Fond de satire politique, drame et comédie: Salmon Fishing in the Yemen est une délicieuse fable contemporaine dans laquelle Ewan McGregor et le réalisateur Lasse Hallström ont mordu à belles dents.

Entre Shame et The Ides of March, Albert Nobbs et A Dangerous Method, le feel-good moment du dernier Festival International du film de Toronto s'intitulait Salmon Fishing in the Yemen. Une fable contemporaine dans laquelle, oui, il est question de pêche au saumon au Yémen.
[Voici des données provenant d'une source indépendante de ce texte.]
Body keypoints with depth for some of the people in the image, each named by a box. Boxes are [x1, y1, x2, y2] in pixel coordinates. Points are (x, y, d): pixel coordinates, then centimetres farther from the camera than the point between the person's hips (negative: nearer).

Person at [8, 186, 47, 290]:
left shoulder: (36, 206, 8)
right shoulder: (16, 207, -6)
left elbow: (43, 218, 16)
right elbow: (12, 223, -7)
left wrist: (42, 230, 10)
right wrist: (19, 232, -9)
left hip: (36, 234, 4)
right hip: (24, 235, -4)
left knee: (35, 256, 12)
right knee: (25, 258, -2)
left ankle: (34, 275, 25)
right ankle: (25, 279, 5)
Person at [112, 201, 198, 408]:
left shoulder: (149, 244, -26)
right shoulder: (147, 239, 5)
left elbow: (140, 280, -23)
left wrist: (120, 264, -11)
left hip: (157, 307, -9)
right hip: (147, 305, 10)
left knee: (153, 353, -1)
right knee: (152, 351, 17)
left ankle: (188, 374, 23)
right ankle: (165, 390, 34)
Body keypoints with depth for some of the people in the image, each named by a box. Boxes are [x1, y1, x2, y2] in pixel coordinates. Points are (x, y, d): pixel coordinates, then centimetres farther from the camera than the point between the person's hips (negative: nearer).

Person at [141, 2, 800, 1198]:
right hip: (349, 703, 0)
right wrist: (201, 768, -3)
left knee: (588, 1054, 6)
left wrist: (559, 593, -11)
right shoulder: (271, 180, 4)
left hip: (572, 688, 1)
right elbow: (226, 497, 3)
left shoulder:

Et si le résultat est absolument délicieux, il est bien plus que seulement cela.

«C'est un film qui, sous ses dehors amusants, comporte un commentaire politique beaucoup plus sérieux. Et c'est ce qui m'a attiré dans le projet», a indiqué le réalisateur Lasse Hallström (The Cider House Rules, Dear John) que La Presse a rencontré au TIFF et qui aime cette histoire où l'on ose imaginer le Proche-Orient embrassant l'Occident et évoquer «la possibilité que l'impossible devienne réalité». «Nous avons tous besoin de rêver l'impossible», dit-il.

Et puis, il y a ce mélange des genres: un peu de drame et de comédie, mêlé à de la romance et enrobé de satire politique. «Le défi était de combiner tout cela à travers le film de manière à ce que cela coule et semble naturel», résume le réalisateur pour qui l'ensemble avait un parfum d'irrésistibilité.

À l'origine de Salmon Fishing in the Yemen, le premier roman de l'écrivain anglais Paul Torday. Un bouquin unanimement bien reçu par le public et la critique, où l'on rencontre Fred Jones, un scientifique au service du ministère britannique des Pêches et de l'Agriculture «qui, en quelque sorte, vit «dans des boîtes»: son mariage sans amour, son travail sans passion, ses manies et obsessions», explique son interprète à l'écran, Ewan McGregor. «Une vie fermée sur elle-même, qu'une rencontre et un défi vont ouvrir, lui permettant d'émerger.»

La promotion de la paix

La rencontre, elle est avec Harriet (Emily Blunt), la représentante d'un sheikh yéménite qui rêve d'introduire le saumon dans les oueds de son pays. Parce qu'il pourrait pratiquer, chez lui, la pêche à la mouche. Mais surtout, parce qu'il croit qu'en se répandant, cette activité pourrait promouvoir la paix et la spiritualité en son pays ravagé par les conflits internes. Bref, une utopie dont va s'emparer la porte-parole du premier ministre britannique (Kristin Scott Thomas) - qui voit là une nouvelle positive à livrer aux médias, histoire de détourner leur attention de la dernière gaffe du gouvernement.

Cet aspect-là du scénario a éminemment plu à Ewan McGregor: «C'est quelque chose dont il est important de parler. Vous savez, c'est comme au football [note: soccer], tricher fait maintenant partie du jeu. Les joueurs se laissent tomber sur le sol et se tordent de douleur comme s'ils étaient blessés, et tout le monde trouve ça normal. C'est la même chose avec les politiciens: ils mentent et personne ne s'en offusque parce que c'est «normal». Mais ça ne devrait pas l'être», fait celui qui regrette que «rien ne se retrouve dans les médias qui n'ait été altéré et poli» et qui se dit heureux que Salmon Fishing in the Yemen «se moque de cela et commente le sujet».

Humour réjouissant

Ce, avec une finesse et un humour réjouissants et très britanniques - que le réalisateur d'origine suédoise qui vit maintenant à Los Angeles rend très bien à l'écran. Pour parvenir à cela, Lasse Hallström a planté sa caméra à Londres, dans les Highlands d'Écosse et le désert marocain (qui faisait office de Yémen) ... et l'a laissé tourner: «J'utilise beaucoup de pellicule, je laisse les acteurs improviser, je donne peu de directions, mais s'ils sautent la clôture et s'éloignent du propos, je les ramène. Pour moi, le plateau est une aire de jeu, vraiment.»

Mais attention, dans ce gant de velours se trouve une main de fer qui sait ce qu'elle veut. «J'ai besoin de l'input des acteurs sur le scénario, les personnages, leur jeu. Et nous allons ainsi tous dans la même direction.» Comme des saumons remontant le courant de la rivière.

«Lasse est très intelligent, souligne Ewan McGregor. Il aime donner l'impression qu'il ne se soucie pas des choses. Puis, une fois sur le plateau, il met tout le monde tellement à l'aise et en confiance qu'il crée une atmosphère où l'imprévisible peut se produire.» Un imprévisible qui sert à merveille ce mélange des genres qu'est Salmon Fishing in the Yemen. Impossible de ne pas mordre à cet hameçon.

Salmon Fishing in the Yemen prend l'affiche le 9 mars.